WHAT YOU NEED TO DO →
Edit the records below by changing each "common name" to "vernacular name" and keeping everything else the same. Omit the pictures from your output.

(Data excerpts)
+-------+

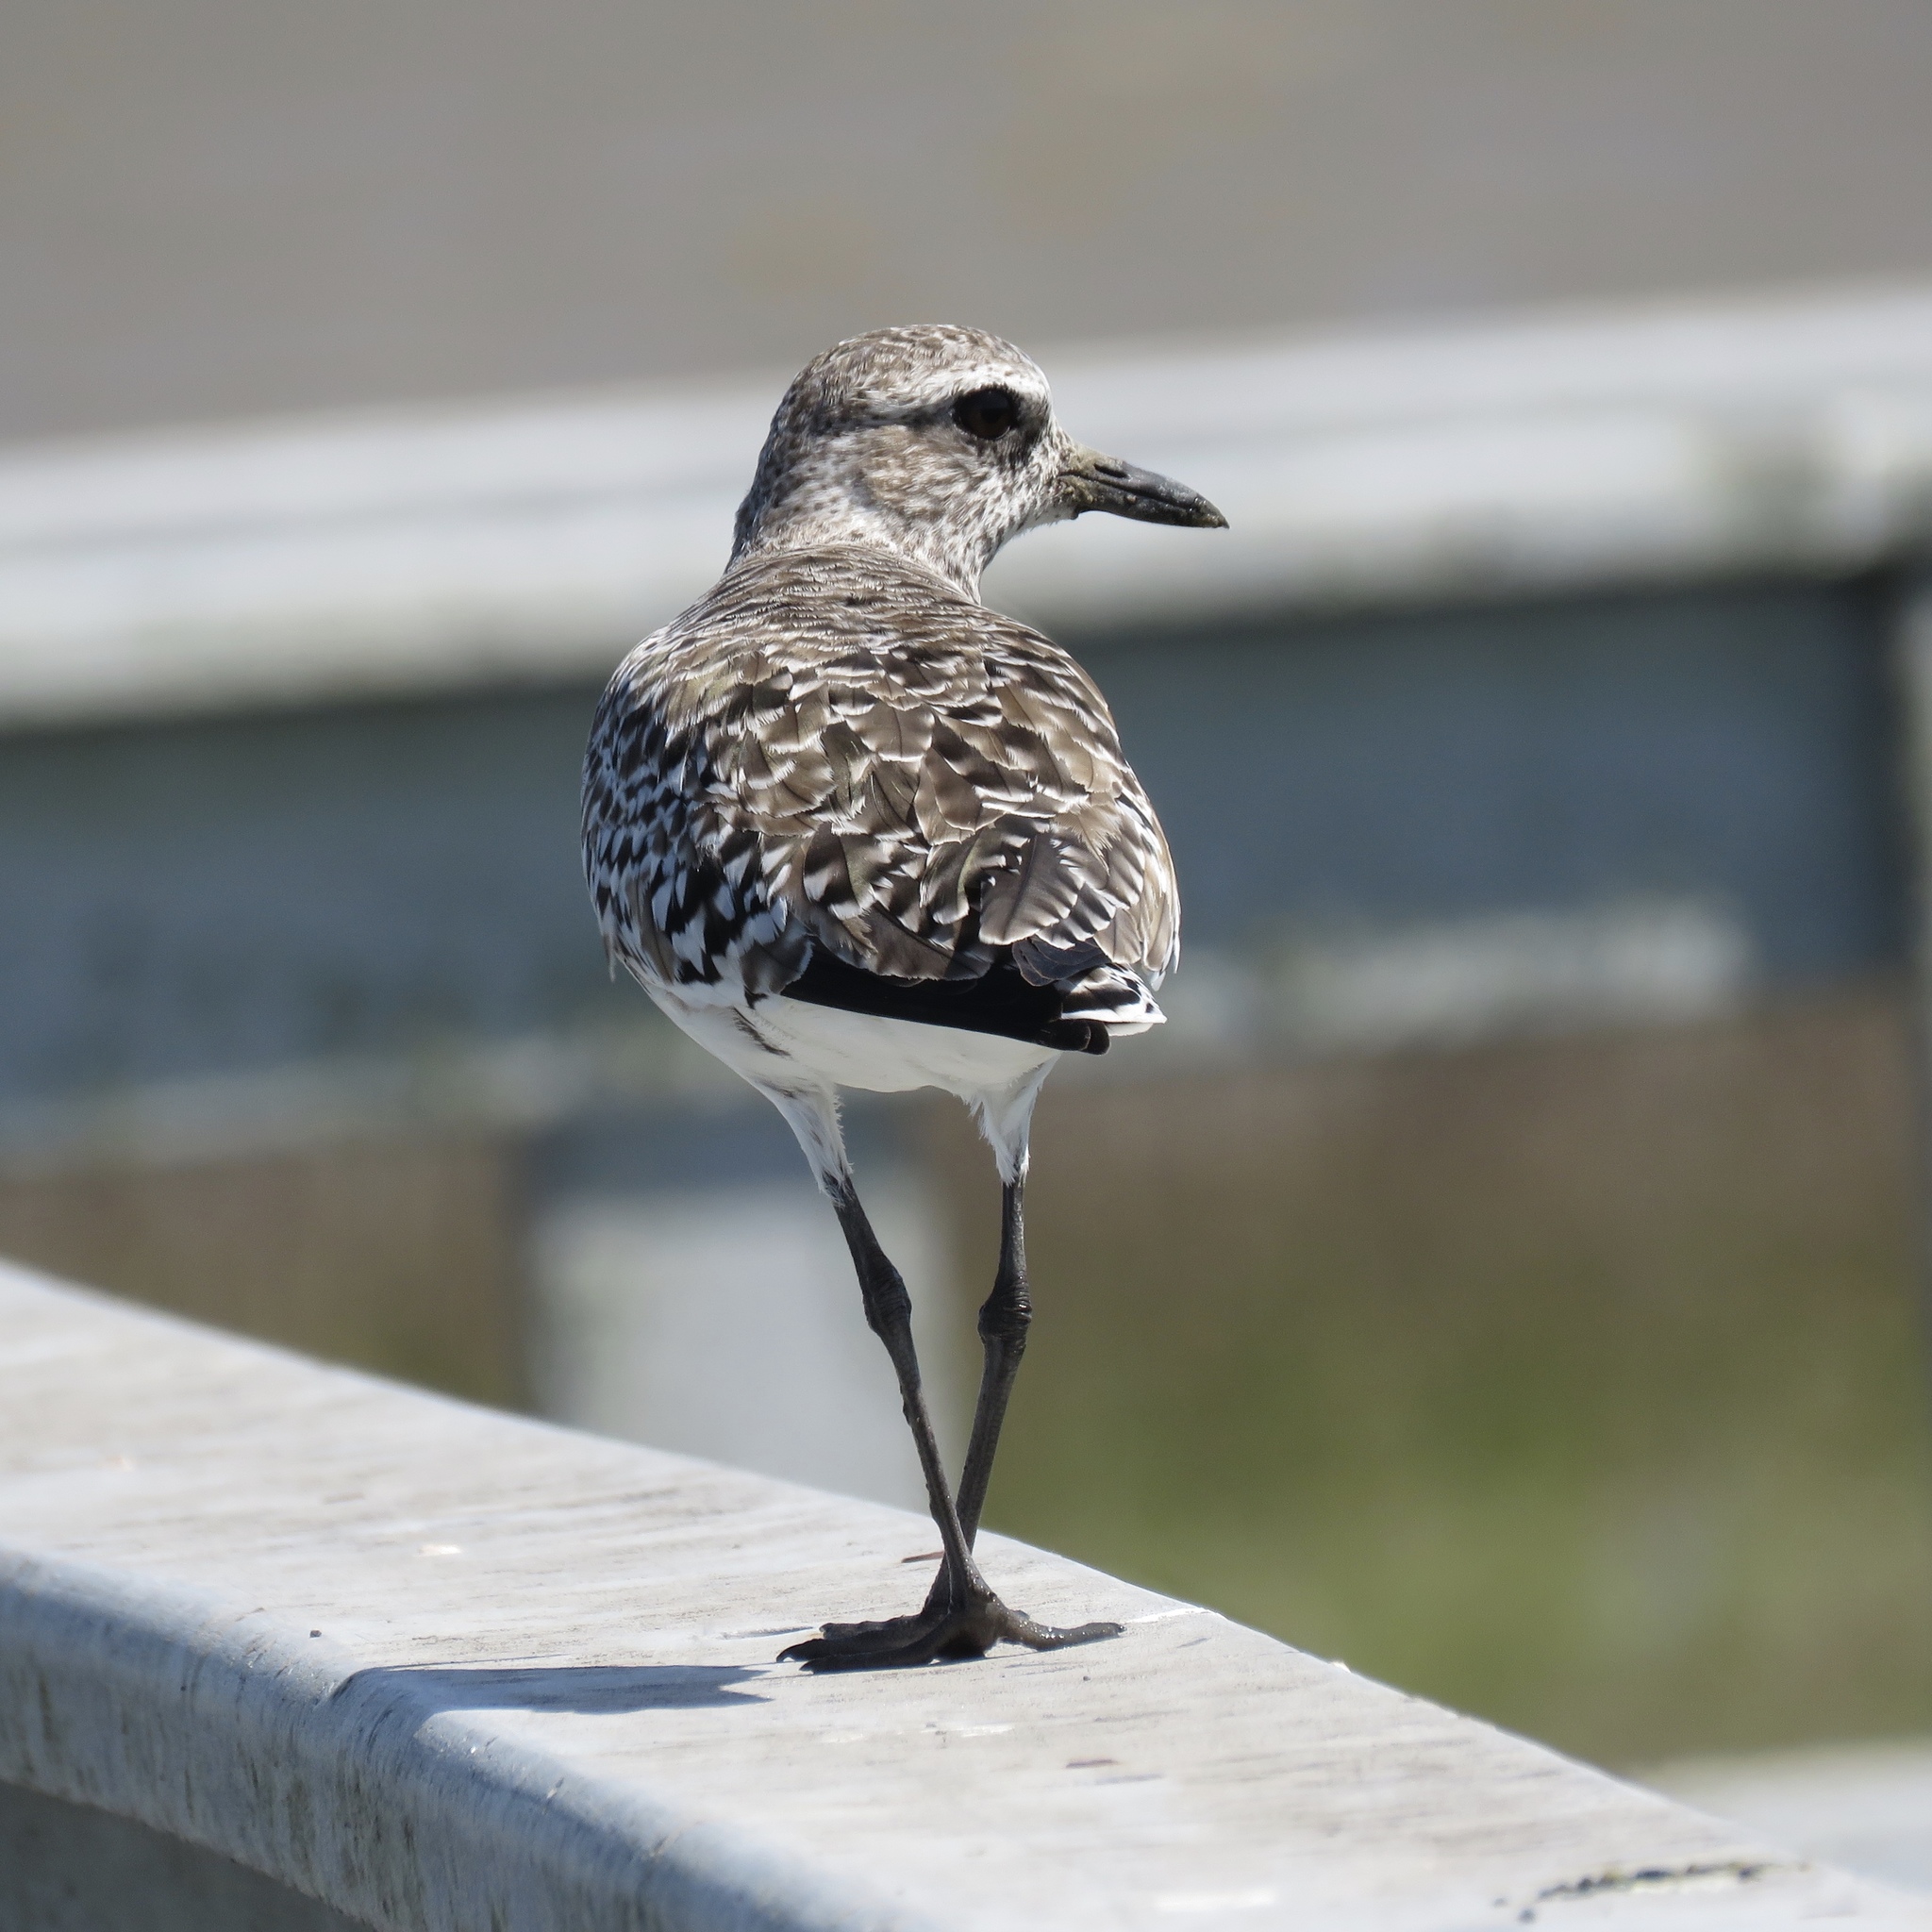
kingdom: Animalia
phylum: Chordata
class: Aves
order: Charadriiformes
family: Charadriidae
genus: Pluvialis
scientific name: Pluvialis squatarola
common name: Grey plover
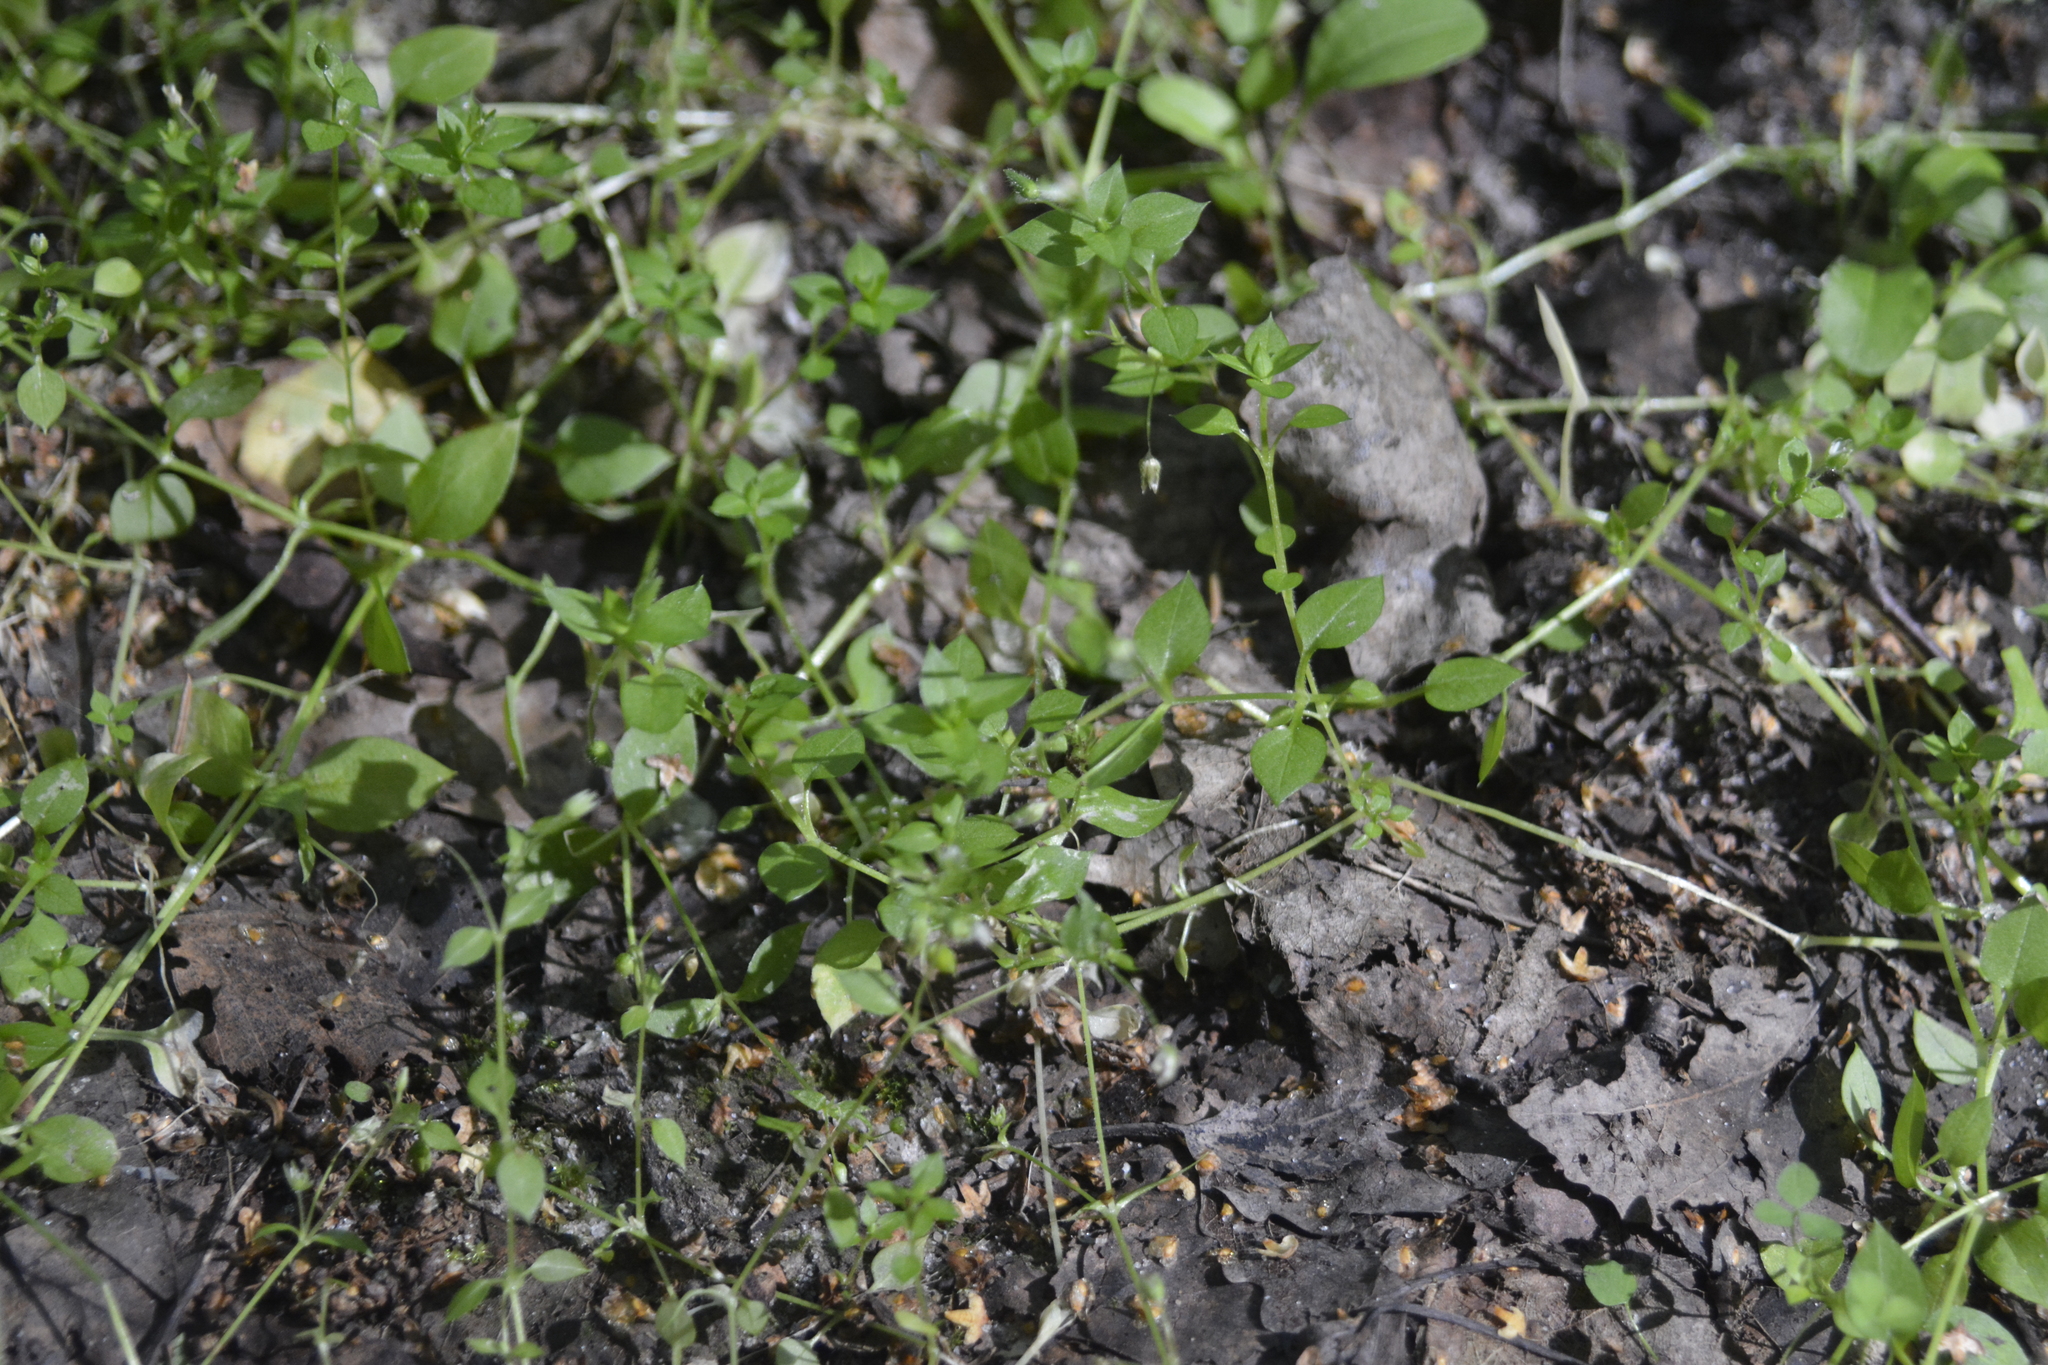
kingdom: Plantae
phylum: Tracheophyta
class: Magnoliopsida
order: Caryophyllales
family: Caryophyllaceae
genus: Stellaria
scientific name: Stellaria media
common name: Common chickweed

+-------+

WRITTEN SOLUTION →
kingdom: Animalia
phylum: Chordata
class: Aves
order: Charadriiformes
family: Charadriidae
genus: Pluvialis
scientific name: Pluvialis squatarola
vernacular name: Grey plover
kingdom: Plantae
phylum: Tracheophyta
class: Magnoliopsida
order: Caryophyllales
family: Caryophyllaceae
genus: Stellaria
scientific name: Stellaria media
vernacular name: Common chickweed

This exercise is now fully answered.